Washington, D.C. — Exploration and field development in the largest continuous oil play in the lower 48 states, located in North Dakota and eastern Montana, will be guided by new geo-models developed with funding from the Department of Energy’s (DOE) Office of Fossil Energy (FE).
The three-year project to develop exploration and reservoir models for the Bakken Shale resource play was conducted by the Colorado School of Mines (CSM), through research funded by FE’s Oil and Natural Gas Program.
A "play" is a shale formation containing significant accumulations of natural gas or oil. The U.S. Geological Survey estimates the Bakken Shale play contains 3.65 billion barrels of oil and 1.85 trillion cubic feet of natural gas that can be recovered using current technologies. The development of new fields, combined with advances in horizontal drilling and other production technologies, continues to increase these estimates.
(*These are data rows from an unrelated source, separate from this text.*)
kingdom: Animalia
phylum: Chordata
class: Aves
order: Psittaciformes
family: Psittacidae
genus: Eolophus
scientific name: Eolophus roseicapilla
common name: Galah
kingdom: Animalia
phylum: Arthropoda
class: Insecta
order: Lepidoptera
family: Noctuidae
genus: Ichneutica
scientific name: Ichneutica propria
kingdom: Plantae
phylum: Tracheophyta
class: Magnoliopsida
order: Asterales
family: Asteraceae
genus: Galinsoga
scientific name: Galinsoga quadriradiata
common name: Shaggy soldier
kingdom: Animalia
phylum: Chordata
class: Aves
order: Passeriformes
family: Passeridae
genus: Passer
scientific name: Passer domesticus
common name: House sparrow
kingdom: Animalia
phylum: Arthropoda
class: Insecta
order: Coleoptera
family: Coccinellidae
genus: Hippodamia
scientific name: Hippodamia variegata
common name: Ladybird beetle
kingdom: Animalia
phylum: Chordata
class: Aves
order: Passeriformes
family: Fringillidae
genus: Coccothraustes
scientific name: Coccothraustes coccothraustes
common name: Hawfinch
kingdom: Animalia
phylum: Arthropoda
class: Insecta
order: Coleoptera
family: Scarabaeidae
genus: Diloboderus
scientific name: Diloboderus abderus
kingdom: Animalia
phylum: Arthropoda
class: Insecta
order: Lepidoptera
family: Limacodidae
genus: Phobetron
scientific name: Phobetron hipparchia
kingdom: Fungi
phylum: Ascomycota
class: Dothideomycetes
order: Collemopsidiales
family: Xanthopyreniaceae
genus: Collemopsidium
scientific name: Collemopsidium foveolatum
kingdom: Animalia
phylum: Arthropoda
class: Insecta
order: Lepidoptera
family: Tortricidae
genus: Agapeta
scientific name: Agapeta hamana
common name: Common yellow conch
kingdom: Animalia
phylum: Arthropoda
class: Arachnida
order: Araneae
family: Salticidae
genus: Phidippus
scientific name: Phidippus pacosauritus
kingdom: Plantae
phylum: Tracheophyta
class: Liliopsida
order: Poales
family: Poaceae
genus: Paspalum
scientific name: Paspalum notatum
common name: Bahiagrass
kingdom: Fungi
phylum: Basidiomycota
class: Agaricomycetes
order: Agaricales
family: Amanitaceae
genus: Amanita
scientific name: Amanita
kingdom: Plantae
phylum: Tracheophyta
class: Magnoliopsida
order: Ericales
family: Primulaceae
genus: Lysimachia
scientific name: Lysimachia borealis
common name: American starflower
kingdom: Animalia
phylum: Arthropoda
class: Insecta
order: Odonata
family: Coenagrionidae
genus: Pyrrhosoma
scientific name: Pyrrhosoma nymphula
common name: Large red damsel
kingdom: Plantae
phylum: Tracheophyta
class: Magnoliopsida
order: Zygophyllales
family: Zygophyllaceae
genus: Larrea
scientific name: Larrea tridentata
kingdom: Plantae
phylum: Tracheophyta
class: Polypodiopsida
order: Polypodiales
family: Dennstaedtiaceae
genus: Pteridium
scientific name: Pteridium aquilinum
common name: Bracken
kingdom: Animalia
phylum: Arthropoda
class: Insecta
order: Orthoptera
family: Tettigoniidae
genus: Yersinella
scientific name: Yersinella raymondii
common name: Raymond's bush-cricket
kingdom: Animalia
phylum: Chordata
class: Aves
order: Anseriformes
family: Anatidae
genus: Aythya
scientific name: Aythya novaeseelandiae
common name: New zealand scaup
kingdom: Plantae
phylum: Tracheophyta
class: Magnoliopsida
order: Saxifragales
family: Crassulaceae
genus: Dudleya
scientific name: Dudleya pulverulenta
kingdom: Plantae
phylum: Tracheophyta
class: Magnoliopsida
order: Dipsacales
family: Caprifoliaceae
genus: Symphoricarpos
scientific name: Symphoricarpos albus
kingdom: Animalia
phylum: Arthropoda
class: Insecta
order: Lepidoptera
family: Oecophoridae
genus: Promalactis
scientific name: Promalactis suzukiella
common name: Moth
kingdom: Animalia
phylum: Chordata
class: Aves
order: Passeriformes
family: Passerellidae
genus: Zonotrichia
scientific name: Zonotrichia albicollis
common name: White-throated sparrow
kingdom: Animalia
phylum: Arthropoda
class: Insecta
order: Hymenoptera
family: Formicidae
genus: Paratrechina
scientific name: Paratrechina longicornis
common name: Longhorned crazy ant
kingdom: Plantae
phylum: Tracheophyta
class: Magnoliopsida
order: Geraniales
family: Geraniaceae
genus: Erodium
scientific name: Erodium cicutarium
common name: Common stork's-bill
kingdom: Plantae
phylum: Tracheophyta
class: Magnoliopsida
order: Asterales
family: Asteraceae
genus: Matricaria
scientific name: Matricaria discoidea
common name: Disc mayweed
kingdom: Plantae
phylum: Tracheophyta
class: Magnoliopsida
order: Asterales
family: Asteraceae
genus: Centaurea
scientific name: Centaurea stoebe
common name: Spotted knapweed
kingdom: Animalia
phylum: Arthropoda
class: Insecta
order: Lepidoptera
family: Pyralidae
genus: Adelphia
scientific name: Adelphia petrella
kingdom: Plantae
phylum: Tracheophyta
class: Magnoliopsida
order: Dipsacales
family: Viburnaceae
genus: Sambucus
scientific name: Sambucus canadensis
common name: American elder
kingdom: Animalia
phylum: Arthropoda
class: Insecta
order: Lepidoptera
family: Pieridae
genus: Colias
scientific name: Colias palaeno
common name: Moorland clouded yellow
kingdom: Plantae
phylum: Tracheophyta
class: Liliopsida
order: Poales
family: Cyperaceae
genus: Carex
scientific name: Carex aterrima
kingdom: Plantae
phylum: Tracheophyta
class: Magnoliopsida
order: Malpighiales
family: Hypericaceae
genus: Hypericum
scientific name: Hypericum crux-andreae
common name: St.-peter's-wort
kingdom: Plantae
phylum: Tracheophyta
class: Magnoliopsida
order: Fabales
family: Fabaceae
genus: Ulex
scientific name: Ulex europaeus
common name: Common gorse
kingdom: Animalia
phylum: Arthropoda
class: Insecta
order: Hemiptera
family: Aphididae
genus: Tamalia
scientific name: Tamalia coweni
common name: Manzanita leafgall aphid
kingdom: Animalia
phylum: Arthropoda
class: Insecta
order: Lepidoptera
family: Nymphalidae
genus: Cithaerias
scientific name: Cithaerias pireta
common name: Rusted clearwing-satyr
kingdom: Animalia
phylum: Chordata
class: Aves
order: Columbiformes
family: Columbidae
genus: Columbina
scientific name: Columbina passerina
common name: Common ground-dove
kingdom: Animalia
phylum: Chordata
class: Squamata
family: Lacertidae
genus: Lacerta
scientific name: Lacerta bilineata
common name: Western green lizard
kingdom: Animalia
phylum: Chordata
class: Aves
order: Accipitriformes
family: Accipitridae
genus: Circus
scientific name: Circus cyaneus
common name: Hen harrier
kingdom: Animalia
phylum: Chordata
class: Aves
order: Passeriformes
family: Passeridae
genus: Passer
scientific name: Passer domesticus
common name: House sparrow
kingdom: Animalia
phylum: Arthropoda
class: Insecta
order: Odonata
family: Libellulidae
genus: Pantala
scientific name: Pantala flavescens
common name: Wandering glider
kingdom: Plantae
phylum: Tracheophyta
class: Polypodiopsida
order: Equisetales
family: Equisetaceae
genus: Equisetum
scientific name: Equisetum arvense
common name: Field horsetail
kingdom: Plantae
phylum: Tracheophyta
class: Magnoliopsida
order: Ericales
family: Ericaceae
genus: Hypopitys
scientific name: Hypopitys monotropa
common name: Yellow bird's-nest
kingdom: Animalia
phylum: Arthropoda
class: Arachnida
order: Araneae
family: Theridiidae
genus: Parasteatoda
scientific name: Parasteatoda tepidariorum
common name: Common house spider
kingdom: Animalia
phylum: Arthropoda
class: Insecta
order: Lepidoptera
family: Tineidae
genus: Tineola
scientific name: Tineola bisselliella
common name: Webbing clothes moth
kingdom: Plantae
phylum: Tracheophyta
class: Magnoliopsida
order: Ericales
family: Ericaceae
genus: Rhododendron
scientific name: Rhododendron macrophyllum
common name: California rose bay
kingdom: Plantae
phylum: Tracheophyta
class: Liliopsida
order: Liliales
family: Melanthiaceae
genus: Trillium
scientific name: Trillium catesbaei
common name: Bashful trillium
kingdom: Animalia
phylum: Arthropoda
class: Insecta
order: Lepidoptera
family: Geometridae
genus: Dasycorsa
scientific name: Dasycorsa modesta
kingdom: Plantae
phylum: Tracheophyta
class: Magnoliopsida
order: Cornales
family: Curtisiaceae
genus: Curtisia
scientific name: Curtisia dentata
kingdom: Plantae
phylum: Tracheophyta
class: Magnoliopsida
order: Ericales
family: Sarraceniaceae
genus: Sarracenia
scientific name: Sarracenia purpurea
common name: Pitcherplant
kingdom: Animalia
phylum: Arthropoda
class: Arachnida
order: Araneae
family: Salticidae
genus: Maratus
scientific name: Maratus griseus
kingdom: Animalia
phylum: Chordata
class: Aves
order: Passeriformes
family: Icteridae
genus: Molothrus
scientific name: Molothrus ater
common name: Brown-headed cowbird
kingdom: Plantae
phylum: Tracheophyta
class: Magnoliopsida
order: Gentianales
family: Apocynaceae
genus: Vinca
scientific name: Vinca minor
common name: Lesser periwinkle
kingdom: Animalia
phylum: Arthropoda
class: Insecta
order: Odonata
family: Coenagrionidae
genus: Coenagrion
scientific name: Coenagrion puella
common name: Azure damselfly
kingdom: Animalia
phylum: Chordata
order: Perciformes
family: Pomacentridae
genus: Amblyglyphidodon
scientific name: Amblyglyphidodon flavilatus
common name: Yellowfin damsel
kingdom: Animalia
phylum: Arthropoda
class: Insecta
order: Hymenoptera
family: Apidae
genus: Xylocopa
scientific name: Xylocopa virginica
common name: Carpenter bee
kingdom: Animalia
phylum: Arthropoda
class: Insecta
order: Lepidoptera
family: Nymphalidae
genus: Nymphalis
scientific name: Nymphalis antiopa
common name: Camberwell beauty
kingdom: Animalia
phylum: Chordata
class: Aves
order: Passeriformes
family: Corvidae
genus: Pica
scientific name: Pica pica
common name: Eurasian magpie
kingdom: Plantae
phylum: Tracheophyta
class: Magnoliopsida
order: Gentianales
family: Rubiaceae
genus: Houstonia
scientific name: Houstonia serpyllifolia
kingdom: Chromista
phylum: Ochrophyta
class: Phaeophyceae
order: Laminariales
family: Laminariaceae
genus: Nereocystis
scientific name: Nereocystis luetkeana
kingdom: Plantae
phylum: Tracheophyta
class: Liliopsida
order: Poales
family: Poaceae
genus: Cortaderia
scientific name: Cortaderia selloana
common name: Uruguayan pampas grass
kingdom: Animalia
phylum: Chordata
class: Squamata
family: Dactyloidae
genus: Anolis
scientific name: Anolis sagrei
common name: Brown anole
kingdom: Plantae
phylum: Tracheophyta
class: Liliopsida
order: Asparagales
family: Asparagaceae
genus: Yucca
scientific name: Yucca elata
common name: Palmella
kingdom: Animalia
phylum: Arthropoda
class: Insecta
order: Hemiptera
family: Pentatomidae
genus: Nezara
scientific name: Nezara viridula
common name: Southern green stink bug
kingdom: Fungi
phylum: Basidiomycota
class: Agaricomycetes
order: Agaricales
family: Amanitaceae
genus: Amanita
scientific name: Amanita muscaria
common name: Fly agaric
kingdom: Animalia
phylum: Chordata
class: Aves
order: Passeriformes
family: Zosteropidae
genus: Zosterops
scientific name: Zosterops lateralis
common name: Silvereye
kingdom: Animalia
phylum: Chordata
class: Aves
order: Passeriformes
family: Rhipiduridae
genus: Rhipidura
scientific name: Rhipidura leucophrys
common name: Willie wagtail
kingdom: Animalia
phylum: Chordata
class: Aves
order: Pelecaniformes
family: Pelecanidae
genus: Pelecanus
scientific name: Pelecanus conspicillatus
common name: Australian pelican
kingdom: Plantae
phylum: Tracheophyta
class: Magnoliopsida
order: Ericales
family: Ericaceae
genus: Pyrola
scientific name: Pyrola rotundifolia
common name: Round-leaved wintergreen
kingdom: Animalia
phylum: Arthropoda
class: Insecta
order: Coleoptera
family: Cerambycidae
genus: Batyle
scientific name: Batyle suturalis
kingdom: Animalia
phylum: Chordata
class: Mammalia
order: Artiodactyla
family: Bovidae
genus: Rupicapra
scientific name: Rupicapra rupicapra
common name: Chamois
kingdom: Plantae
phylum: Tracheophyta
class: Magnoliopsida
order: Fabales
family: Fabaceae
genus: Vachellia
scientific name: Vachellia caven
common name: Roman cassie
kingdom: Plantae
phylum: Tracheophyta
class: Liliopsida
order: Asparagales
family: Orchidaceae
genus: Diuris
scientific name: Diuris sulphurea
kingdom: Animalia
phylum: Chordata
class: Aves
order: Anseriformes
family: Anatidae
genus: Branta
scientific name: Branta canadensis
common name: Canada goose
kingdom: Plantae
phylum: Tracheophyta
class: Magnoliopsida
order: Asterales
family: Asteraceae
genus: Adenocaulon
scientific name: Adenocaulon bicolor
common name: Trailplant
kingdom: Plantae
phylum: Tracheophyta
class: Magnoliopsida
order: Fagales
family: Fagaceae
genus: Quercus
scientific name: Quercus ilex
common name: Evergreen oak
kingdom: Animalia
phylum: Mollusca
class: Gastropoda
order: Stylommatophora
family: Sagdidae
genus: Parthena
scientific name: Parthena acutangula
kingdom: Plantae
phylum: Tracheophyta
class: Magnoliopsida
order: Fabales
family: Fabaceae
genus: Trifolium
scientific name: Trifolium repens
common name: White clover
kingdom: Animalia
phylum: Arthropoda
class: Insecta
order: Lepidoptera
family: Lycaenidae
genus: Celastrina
Hydrocarbon traps in the Bakken petroleum system appear to be controlled by pinch-outs, where the formation tapers out against a nonporous sealing rock, and high areas in the geologic structure, where hydrocarbons tend to accumulate. Natural fractures and fracture concentrations are key elements for establishing Bakken Shale production "sweet spots," locations with the best production potential.
CSM determined that previously undetected oil accumulation areas could be outlined by mapping the distribution of shale within the reservoir, the impermeable rocksthat form the reservoir’s top and base seals, pinch-out zones, and fracture distribution in areas of subtle structure. With this in mind, CSM integrated information about rock physics, the formation’s rock strata, and seismic, fracture and thermal maturity data—all compiled during the course of the project—into a series of reports that can be used as an exploration model to predict high-potential fairways and traps for the Bakken hydrocarbon system.
CSM also developed a second model, a 3-D reservoir geo-model, that includes detailed subsurface mapping of depositional and fracture trends along with core-calibrated porosity from well logs. The reservoir model was built using data from the Elm Coulee Field, where there is an extensive geological and production database to validate the model. Located in Richland County, Mont., the western portion of the Williston Basin, the Elm Coulee is the largest producing oilfield in the basin. More than 350 horizontal wells have been drilled in the Elm Coulee Field since the initial horizontal well was drilled in 2000. Several major and independent operators work the field.
In Elm Coulee wells, primary oil recovery, in which natural mechanisms drive oil from the reservoir, is only 5–10 percent of the estimated oil-in-place because of the shale reservoir’s low porosity and low permeability. This poor primary recovery makes Elm Coulee an excellent candidate for secondary oil recovery, in which pressure is applied to force the oil from the reservoir. The poor quality of the reservoir essentially eliminates water injection as a secondary recovery method, but CO2 flooding could be a preferred enhanced recovery method.
A consortium of 29 companies consisting mainly of independents, and initiated in conjunction with this DOE project, has been using the results of the study to further develop the Bakken. Information in the reports can be used to identify high potential yield areas by mapping critical elements such as fracture distribution, hydrocarbon maturity, and reservoir quality that were obtained during field studies and subregional mapping.